With reference to Figure 4, and with continued reference to Figures 1 to 3, a street lamp 100 will now be described. The street lamp 100 shown in Figure 4 may for example be used to illuminate a part of a public road or parking lot and comprises a pole 101 and the luminaire 1 described above in connection with Figures 1 to 3. It should be noted that the entire length of the pole 101 is not illustrated in Figure 4. The luminaire 1 is mounted on the pole 101. An end portion 102 of the pole 101 is inserted into the pole compartment 3, i.e. the end portion 102 is received by the pole compartment 3. The pole 101 is adapted to be installed on the ground in a vertically upright position and has a top end portion which is received by the pole compartment 3 of the luminaire 1. The longitudinal axis L of the luminaire 1 is thus parallel with the vertical. The lighting unit 17 is positioned so as to be located on an opposite side of the longitudinal axis L relative to the driver compartment 7.

Light emitted by the lighting unit 17 is directed downwards. The direction of the emitted light can be adjusted by rotating the lighting unit 17 about the rotation axis R.

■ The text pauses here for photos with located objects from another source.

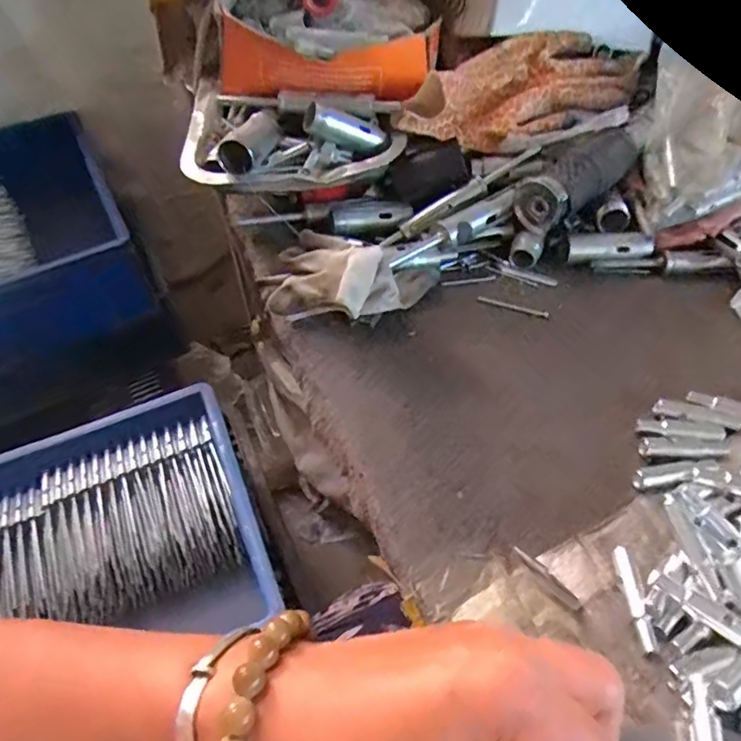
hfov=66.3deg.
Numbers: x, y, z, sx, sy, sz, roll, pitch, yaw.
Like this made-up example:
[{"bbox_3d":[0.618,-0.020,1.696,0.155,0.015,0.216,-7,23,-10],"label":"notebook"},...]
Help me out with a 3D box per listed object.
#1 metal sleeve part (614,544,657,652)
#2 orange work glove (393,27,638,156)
[{"bbox_3d":[0.133,0.116,0.289,0.007,0.008,0.051,-1,50,-1],"label":"metal sleeve part"},{"bbox_3d":[0.135,-0.230,0.479,0.218,0.061,0.104,-31,57,-21],"label":"orange work glove"}]

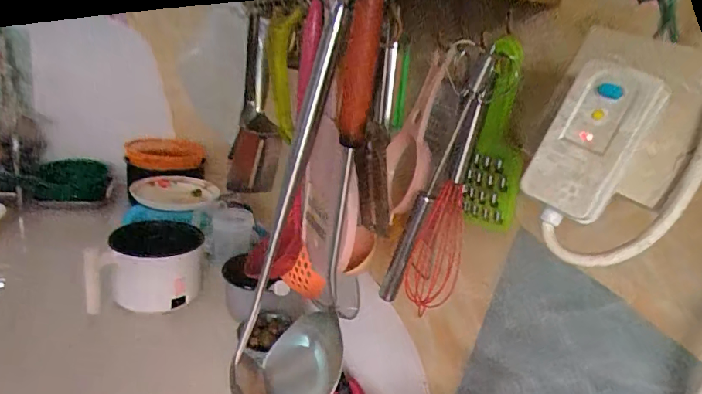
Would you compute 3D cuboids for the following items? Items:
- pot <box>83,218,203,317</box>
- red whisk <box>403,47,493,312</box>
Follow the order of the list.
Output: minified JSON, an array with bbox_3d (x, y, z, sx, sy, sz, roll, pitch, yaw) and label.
[{"bbox_3d":[-0.388,0.131,0.875,0.192,0.128,0.173,4,18,-12],"label":"pot"},{"bbox_3d":[0.089,-0.003,0.416,0.044,0.237,0.034,12,18,12],"label":"red whisk"}]

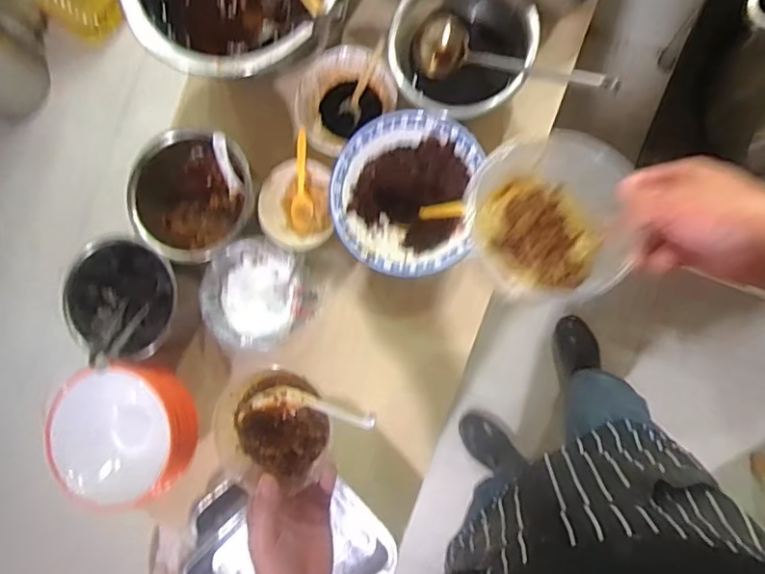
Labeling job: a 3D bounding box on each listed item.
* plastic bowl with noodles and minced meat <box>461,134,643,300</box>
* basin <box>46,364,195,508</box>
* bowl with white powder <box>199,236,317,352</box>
[{"bbox_3d":[0.137,-0.063,0.470,0.127,0.053,0.141,1,88,9],"label":"plastic bowl with noodles and minced meat"},{"bbox_3d":[-0.321,0.183,0.694,0.162,0.077,0.162,0,88,9],"label":"basin"},{"bbox_3d":[-0.154,0.009,0.731,0.135,0.075,0.135,0,88,9],"label":"bowl with white powder"}]

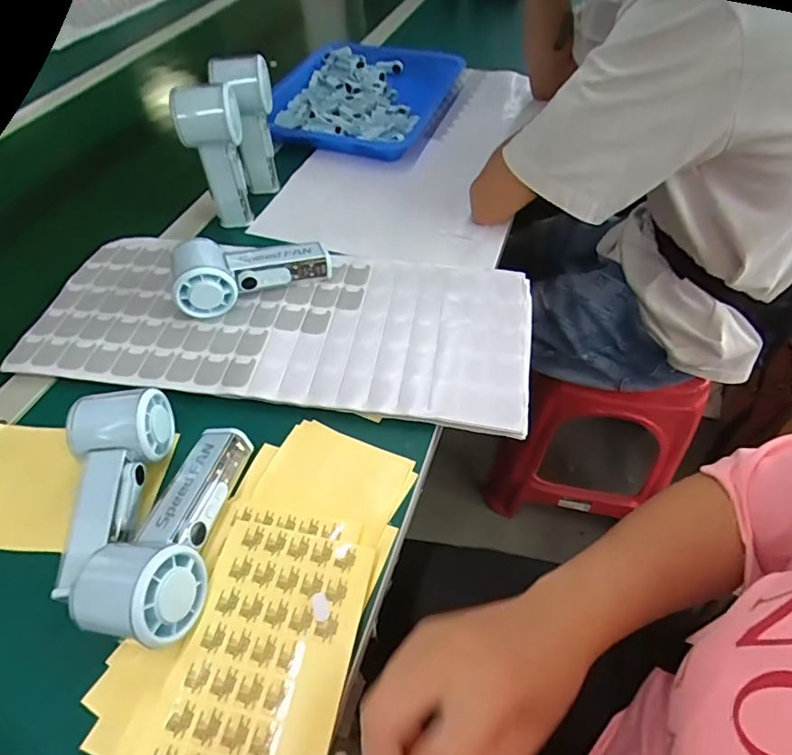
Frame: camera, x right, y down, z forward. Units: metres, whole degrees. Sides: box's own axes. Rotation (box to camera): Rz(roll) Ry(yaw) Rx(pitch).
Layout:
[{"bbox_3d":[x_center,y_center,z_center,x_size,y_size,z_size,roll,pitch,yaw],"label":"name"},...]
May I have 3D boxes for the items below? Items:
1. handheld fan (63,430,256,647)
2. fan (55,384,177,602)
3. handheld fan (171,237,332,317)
[{"bbox_3d":[-0.149,0.096,0.347,0.072,0.045,0.152,12,52,11],"label":"handheld fan"},{"bbox_3d":[-0.216,0.081,0.375,0.065,0.051,0.151,-2,51,0],"label":"fan"},{"bbox_3d":[-0.151,-0.118,0.518,0.153,0.050,0.073,-22,54,-16],"label":"handheld fan"}]

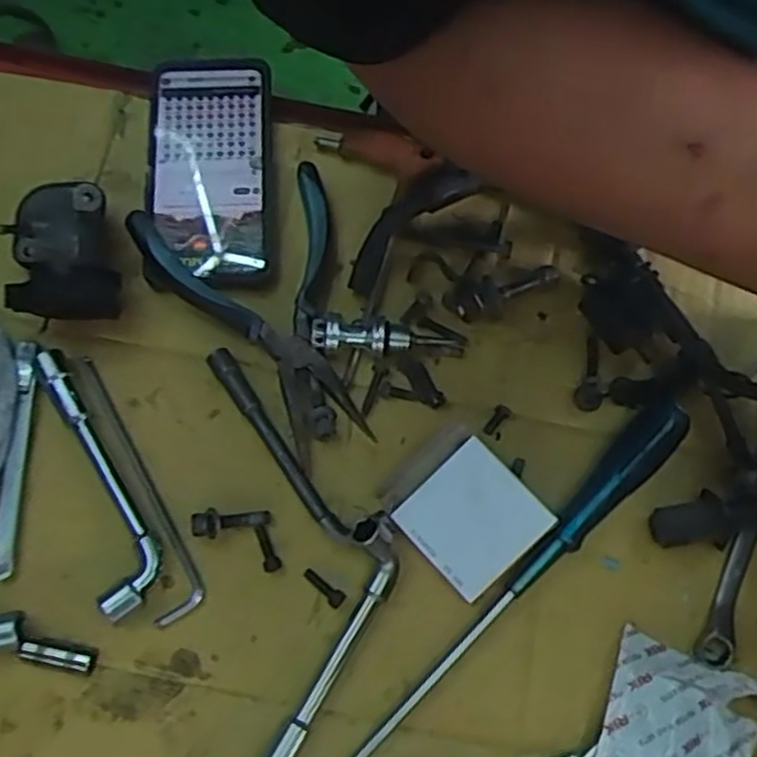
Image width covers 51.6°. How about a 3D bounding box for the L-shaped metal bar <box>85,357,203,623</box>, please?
[{"bbox_3d":[-0.139,0.059,0.441,0.027,0.008,0.158,-24,74,-9],"label":"L-shaped metal bar"}]

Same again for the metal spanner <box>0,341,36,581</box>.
[{"bbox_3d":[-0.207,0.043,0.444,0.012,0.013,0.135,0,71,-1],"label":"metal spanner"}]

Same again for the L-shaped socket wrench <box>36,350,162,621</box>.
[{"bbox_3d":[-0.155,0.052,0.440,0.034,0.019,0.156,-19,73,-8],"label":"L-shaped socket wrench"}]

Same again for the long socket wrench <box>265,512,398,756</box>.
[{"bbox_3d":[-0.026,0.145,0.403,0.028,0.034,0.159,24,72,6],"label":"long socket wrench"}]

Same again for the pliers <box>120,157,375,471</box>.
[{"bbox_3d":[-0.063,-0.038,0.467,0.120,0.031,0.176,-21,73,-8],"label":"pliers"}]

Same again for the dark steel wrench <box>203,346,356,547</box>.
[{"bbox_3d":[-0.058,0.039,0.453,0.014,0.021,0.133,-34,75,-12],"label":"dark steel wrench"}]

The person skilled in the art realizes that the present invention by no means is limited to the preferred embodiments described above. On the contrary, many modifications and variations are possible within the scope of the appended claims. For example, instead of being mounted on a vertically arranged pole, the luminaire can be mounted on a horizontally arranged pole that extends from the wall of a building. Also, the luminaire may be a "twin" luminaire comprising two lighting units and a redirection module that has two arms, each of the two lighting units being attached to a respective one of the two arms. The two arms may be independently rotatable.

Additionally, variations to the disclosed embodiments can be understood and effected by the skilled person in practicing the claimed invention, from a study of the drawings, the disclosure, and the appended claims. In the claims, the word "comprising" does not exclude other elements or steps, and the indefinite article "a" or "an" does not exclude a plurality. The mere fact that certain measures are recited in mutually different dependent claims does not indicate that a combination of these measured cannot be used to advantage.